Lecture | Re-imagining Heritage Interpretation: Enchanting the Past-Future - Russell Staif | University of Melbourne

imageThe lecture will canvas the issues raised in the speaker’s recent book, Re-imagining Heritage Interpretation; Enchanting the Past-Future (Ashgate, 2014). One of the peculiar features of the so-called ‘heritage industry’ is the separation between art galleries, museums and cultural heritage as fields of knowledge production. The latter lags behind the museum/art gallery sector partly because of institutional borders and bureaucratic silos and yet all three make claims about protecting ‘things’ from the past for the present/future. All three sectors ‘do’ conservation, education, research and stage/perform the material for visitors. Interpretation of objects/places/monuments for visitors/tourists, while common across all heritage sites (whatever the definition), has at non-museum heritage sites been locked into an information/education/on-site learning paradigm for decades. A critique of this paradigm, particularly in the face of digital media, was the starting point for my book. The lecture will look at selected issues: interpretation as representation; heritage experiences beyond representation; digital futures and cross-cultural translation.

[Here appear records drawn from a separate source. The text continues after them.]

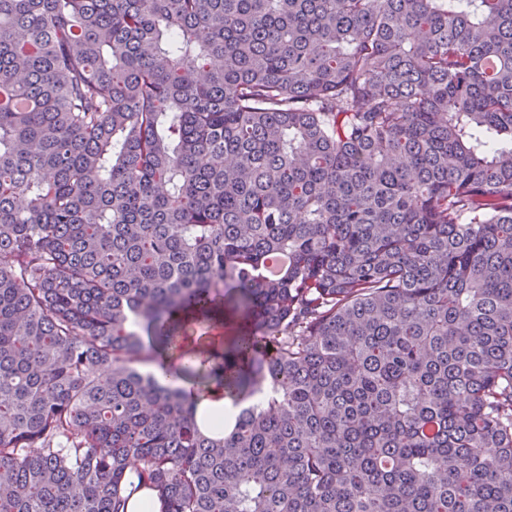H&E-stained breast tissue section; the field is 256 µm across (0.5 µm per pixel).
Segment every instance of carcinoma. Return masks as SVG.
<instances>
[{"label": "carcinoma", "instance_id": "1", "mask_svg": "<svg viewBox=\"0 0 512 512\" xmlns=\"http://www.w3.org/2000/svg\"><path fill=\"white\" fill-rule=\"evenodd\" d=\"M139 486L512 512V0H0V512ZM150 371L163 382L165 376H167V379H170L174 386L180 387L187 392L191 391L194 399L196 395H199L200 399L196 401L199 416L208 417V421L213 425L223 426L224 412L226 416H231L235 410L232 400L224 396V388L215 383L209 386H193L189 382L173 379L166 375L165 369L157 361H152Z\"/></svg>", "mask_w": 512, "mask_h": 512}]
</instances>
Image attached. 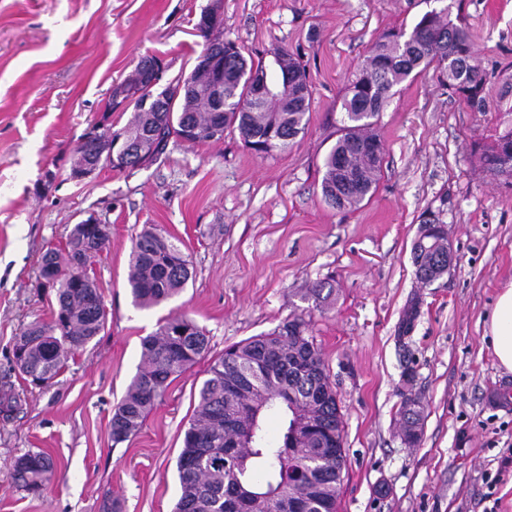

Venue: Elisabeth Murdoch Lecture Theatre
Date: Wednesday 7 October 2020
Time: 6.15-7.15 pm

Russell Staiff holds a PhD in art history from the University of Melbourne where he was the foundation lecturer in the postgraduate visual arts and tourism program. He began his life in heritage and tourism as a tour guide in Italy. Currently, he is an adjunct fellow in the heritage and tourism program in the School of Social Sciences at the University of Western Sydney and an adjunct professorial fellow in the architectural heritage and tourism management program in the Faculty of Architecture at Silpakorn University, Bangkok. His research interests are two-fold: (1) the various intersections between cultural heritage, communities and tourism with a particular emphasis on Southeast Asia and (2) heritage as a socio-cultural phenomenon. He is a member of the ICOMOS International Committee on Cultural Tourism.